It’s 2016 And Crazy Frog Is Skyrocketing On YouTube [Updated]

It’s 2016 And Crazy Frog Is Skyrocketing On YouTube [Updated]

A mounting body of evidence from this colossally sickening year suggests we are living in the end-times. For the sceptics, the wilfully naive, the hopeful souls holding out for a better tomorrow, may I present the return of Crazy Frog.

Let us set the scene.

On YouTube, statistics like engagement over time, watch time and audience demographics are – in most cases – only available to the uploader. Verified channels, however, often provide some basic stats to all users. Many of these channels are controlled by Vevo, the video hosting service owned by Universal Music Group, Sony Music Entertainment and partially owned by YouTube parent Google. In short, any song you’ve ever seen on TV or heard on the radio in the past eight years is somewhere on YouTube under Vevo’s auspices, with its views over time for all to see.

Digging through some of the most egregious songs of my adolescence I noticed an alarming trend: Nü metal seemed to be coming back, rising in popularity over the past year or two. Just look at these view graphs, arching ever upward to their early 2000s glory days.

It’s 2016 And Crazy Frog Is Skyrocketing On YouTube [Updated]

The pattern held true from many of the genre’s worst offenders. Chevelle, POD, Slipknot, Mudvayne, Papa Roach and Limp Bizkit all showed significant growth lately. But that’s the trouble with a limited data set. As it turns out, people just watch more stuff on YouTube in general now – or at least that explains the familiar upward slope that greeted me on the statistics section of every Vevo page. Widespread broadband internet, reliable Wi-Fi and YouTube’s relentless expansion into new territories – not a nostalgic return to chugging guitar riffs, spiked bracelets and a reductive view of mental health – was at play.

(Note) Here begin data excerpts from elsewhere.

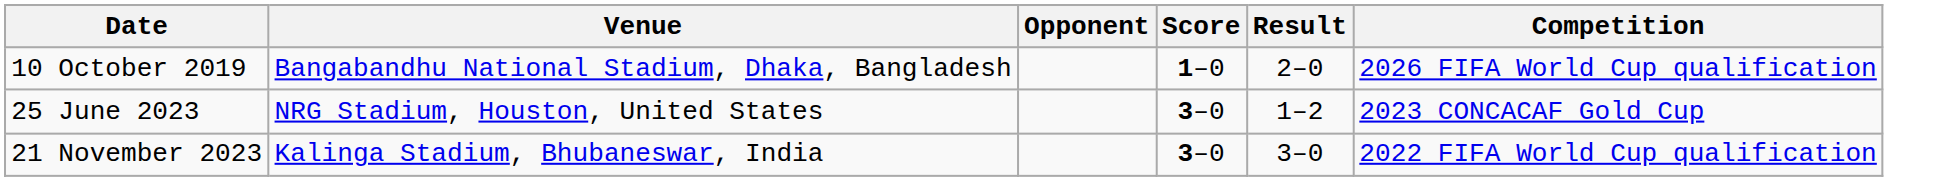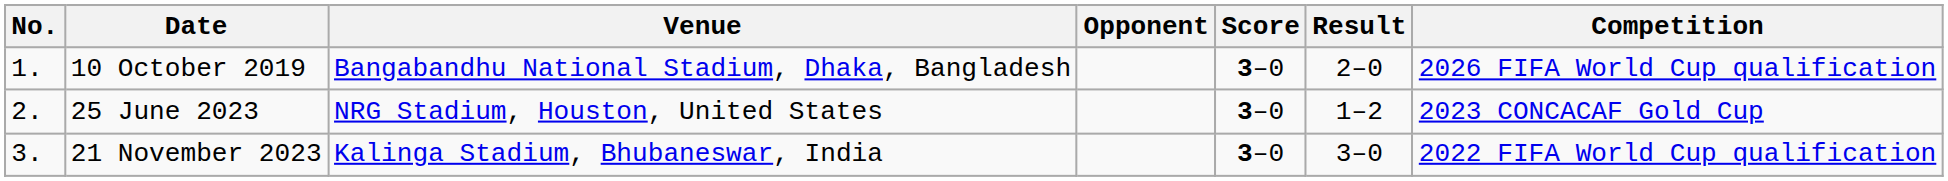+ column: No. | 1. | 2. | 3.
10 October 2019 | Score: 1–0 -> 3–0
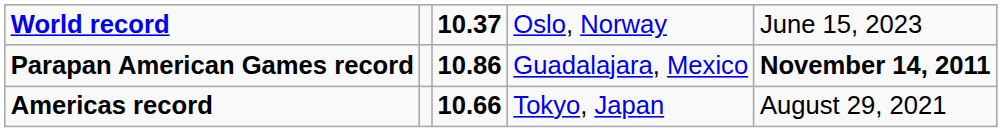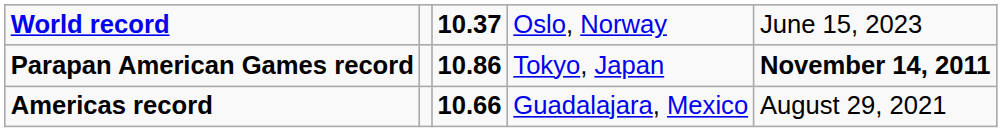Parapan American Games record | column 4: Guadalajara, Mexico -> Tokyo, Japan
Americas record | column 4: Tokyo, Japan -> Guadalajara, Mexico
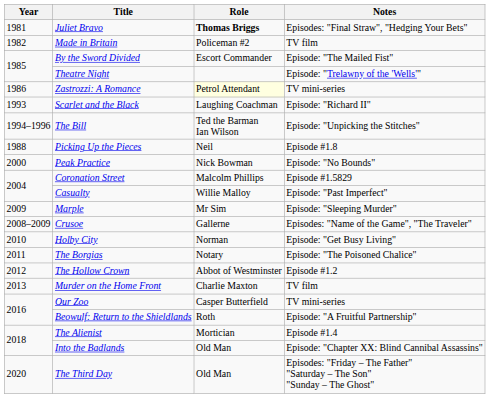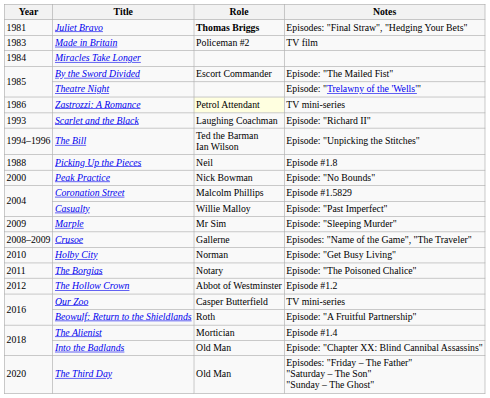Made in Britain | Year: 1982 -> 1983
+ row: 1984 | Miracles Take Longer
- row: 2013 | Murder on the Home Front | Charlie Maxton | TV film
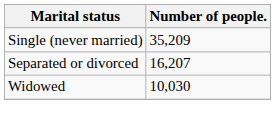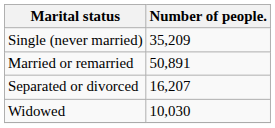+ row: Married or remarried | 50,891
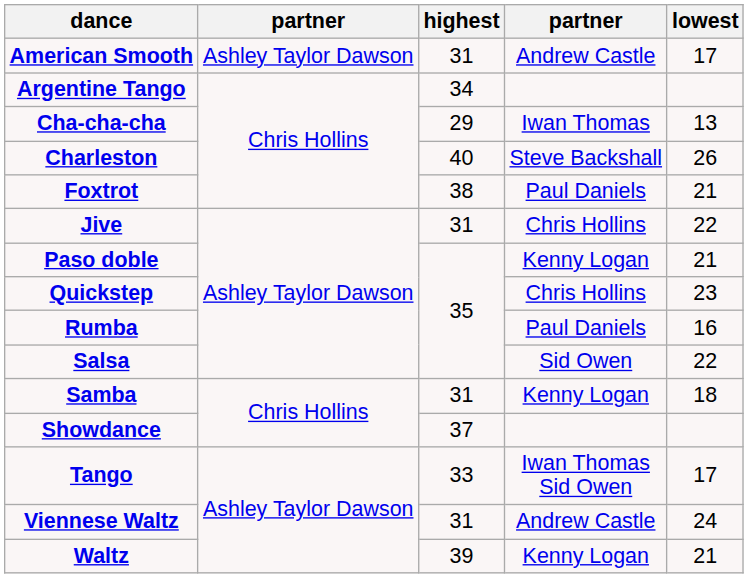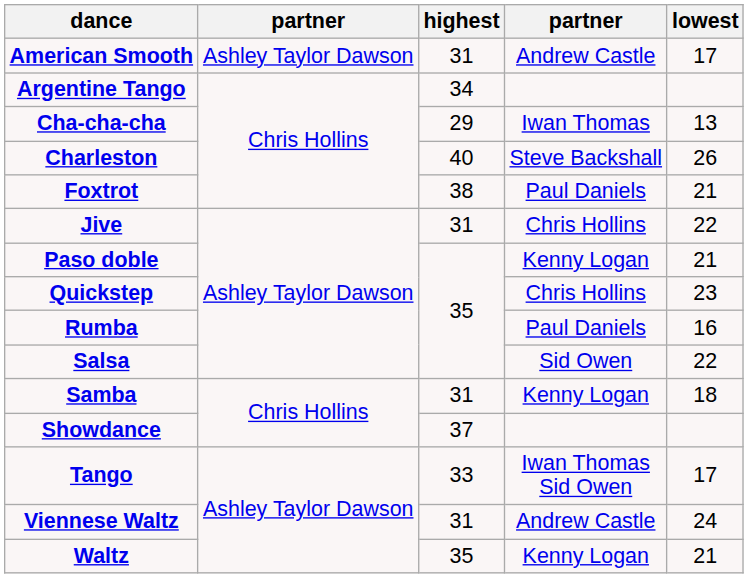Waltz | highest: 39 -> 35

It’s 2016 And Crazy Frog Is Skyrocketing On YouTube [Updated]

Nearly every somewhat popular song I could think of from the early- and mid-2000s showed a similar trajectory, regardless of genre. Even the sluggish views on J.Lo’s “I’m Real” were on the climb. All except one.

Since late 2015, Crazy Frog’s “Axel F” – the ringtone marketed by Jamster which improbably reached #1 on pop charts across much of Europe in 2005 – saw absolutely meteoric growth.

It’s 2016 And Crazy Frog Is Skyrocketing On YouTube [Updated]

What’s going on here? What happened that cause a renewed interest in this awful, awful thing? And can we all agree to stop doing it?

Update 3:58AM AEDT: A number of Gizmodo readers tweeted and emailed — many apologetically — with their hypotheses on the stunning return of Crazy Frog.

Ricky Villacrez pointed to a bizarre Vocaloid cover which itself was a remix of the infamous Crazy Frog Bros lip sync. A Tumblr post was proposed as a culprit by another reader. Lord Matthew squarely placed blame for Crazy Frog’s comeback on a mashup video which replaced the “ding ding” of “Axel F” with Trump’s infantile “bing bong” soundbite.

One email described a school prank phenomenon of “frogging” people who left their laptops unlocked which apparently got out of hand and spread to neighboring districts. Evidence of this behavior remains hazy, though the reader responsible apologised profusely for his involvement.

By far the most frequent and plausible explanation came from parents. “Axel F” is, after all, catchy, inoffensive and the video features a friendly cartoon frog. It’s catnip for their kids — and just like so much other colourful nonsense, it apparently shows up frequently on the YouTube Kids App, which launched in late February 2015. What explains the gap between the Kids App’s creation and Crazy Frog’s renaissance many months later remains to be seen.

Ed’s Note: The Crazy Frog video from which the statistics were taken is currently not available, so we have embedded an alternate upload of the song. However, the statistics of the embedded video similarly show a recent rise in popularity, because when it rains, it pours.